Task prompt -> Go through the lines below. Copy those with "course".

Exercise data ->
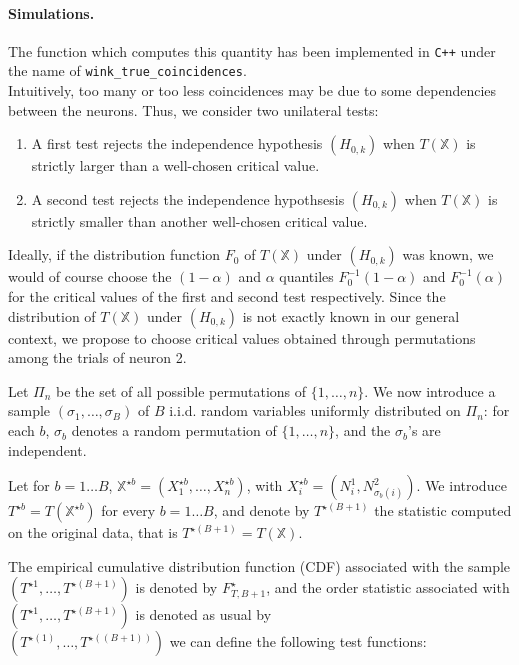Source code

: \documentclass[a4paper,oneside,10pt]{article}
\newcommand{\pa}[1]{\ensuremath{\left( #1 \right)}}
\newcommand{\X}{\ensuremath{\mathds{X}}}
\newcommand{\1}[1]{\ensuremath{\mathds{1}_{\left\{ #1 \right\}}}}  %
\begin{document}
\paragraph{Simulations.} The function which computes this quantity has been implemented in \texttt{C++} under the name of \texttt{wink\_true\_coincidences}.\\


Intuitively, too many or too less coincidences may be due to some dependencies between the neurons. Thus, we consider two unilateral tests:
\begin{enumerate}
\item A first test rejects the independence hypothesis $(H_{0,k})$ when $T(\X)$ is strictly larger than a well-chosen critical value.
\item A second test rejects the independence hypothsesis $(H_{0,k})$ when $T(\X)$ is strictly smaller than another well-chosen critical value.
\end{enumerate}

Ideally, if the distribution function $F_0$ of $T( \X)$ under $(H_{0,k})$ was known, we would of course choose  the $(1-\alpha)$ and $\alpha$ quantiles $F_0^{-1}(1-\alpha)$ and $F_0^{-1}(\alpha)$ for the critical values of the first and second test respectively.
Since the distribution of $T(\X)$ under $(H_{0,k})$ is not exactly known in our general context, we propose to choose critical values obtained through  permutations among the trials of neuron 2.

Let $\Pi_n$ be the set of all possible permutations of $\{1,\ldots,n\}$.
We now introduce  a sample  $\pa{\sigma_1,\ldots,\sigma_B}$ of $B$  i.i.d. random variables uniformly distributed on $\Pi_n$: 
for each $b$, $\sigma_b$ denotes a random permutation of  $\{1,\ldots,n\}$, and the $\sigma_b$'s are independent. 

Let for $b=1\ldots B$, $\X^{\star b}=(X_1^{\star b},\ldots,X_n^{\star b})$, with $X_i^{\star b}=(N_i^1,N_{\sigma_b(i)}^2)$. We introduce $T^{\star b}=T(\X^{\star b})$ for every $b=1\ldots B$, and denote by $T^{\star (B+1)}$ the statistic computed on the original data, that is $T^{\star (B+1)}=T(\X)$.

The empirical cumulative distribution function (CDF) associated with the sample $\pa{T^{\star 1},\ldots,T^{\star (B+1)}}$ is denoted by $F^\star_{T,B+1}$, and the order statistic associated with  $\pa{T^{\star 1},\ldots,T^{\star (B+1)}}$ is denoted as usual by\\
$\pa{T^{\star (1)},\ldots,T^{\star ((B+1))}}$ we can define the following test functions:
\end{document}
==
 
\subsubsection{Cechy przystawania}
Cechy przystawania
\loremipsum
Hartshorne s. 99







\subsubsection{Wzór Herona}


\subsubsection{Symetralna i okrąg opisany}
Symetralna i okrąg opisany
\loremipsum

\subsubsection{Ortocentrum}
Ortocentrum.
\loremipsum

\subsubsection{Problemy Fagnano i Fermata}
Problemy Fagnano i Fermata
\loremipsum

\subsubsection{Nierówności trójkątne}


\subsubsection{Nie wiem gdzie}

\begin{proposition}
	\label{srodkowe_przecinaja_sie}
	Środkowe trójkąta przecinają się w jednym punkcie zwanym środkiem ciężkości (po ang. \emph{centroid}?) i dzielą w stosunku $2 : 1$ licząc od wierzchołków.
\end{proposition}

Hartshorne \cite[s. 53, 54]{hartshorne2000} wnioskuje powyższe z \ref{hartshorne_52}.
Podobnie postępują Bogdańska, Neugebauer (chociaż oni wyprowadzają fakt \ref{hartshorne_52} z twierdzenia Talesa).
==
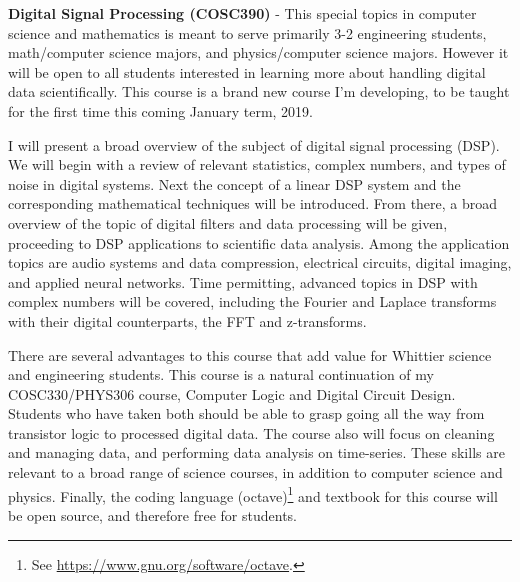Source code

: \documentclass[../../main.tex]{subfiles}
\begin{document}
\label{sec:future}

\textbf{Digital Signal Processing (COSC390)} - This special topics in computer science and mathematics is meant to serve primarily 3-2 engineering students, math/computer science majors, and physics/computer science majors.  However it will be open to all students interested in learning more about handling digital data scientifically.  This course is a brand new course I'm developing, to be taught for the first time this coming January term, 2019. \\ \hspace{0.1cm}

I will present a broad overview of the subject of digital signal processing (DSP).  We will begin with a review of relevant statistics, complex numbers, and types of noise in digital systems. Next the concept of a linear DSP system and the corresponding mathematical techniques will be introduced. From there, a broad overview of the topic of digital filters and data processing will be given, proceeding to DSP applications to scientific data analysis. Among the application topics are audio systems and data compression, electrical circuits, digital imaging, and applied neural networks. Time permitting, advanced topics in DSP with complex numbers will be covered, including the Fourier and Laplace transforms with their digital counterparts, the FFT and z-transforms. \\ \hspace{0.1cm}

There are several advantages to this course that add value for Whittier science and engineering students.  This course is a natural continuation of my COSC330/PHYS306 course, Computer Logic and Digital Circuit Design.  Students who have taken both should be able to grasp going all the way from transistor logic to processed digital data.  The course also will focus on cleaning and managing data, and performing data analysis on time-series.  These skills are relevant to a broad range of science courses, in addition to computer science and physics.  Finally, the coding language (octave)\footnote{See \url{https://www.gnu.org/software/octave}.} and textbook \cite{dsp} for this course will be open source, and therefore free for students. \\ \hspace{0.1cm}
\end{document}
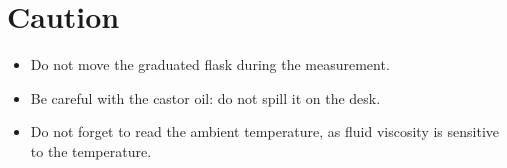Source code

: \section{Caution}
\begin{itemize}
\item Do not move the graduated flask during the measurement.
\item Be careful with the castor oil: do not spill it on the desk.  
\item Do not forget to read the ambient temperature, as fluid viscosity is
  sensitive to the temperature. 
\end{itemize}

Response to this exercise ->
Ideally, if the distribution function $F_0$ of $T( \X)$ under $(H_{0,k})$ was known, we would of course choose  the $(1-\alpha)$ and $\alpha$ quantiles $F_0^{-1}(1-\alpha)$ and $F_0^{-1}(\alpha)$ for the critical values of the first and second test respectively.
\textbf{Digital Signal Processing (COSC390)} - This special topics in computer science and mathematics is meant to serve primarily 3-2 engineering students, math/computer science majors, and physics/computer science majors.  However it will be open to all students interested in learning more about handling digital data scientifically.  This course is a brand new course I'm developing, to be taught for the first time this coming January term, 2019. \\ \hspace{0.1cm}
There are several advantages to this course that add value for Whittier science and engineering students.  This course is a natural continuation of my COSC330/PHYS306 course, Computer Logic and Digital Circuit Design.  Students who have taken both should be able to grasp going all the way from transistor logic to processed digital data.  The course also will focus on cleaning and managing data, and performing data analysis on time-series.  These skills are relevant to a broad range of science courses, in addition to computer science and physics.  Finally, the coding language (octave)\footnote{See \url{https://www.gnu.org/software/octave}.} and textbook \cite{dsp} for this course will be open source, and therefore free for students. \\ \hspace{0.1cm}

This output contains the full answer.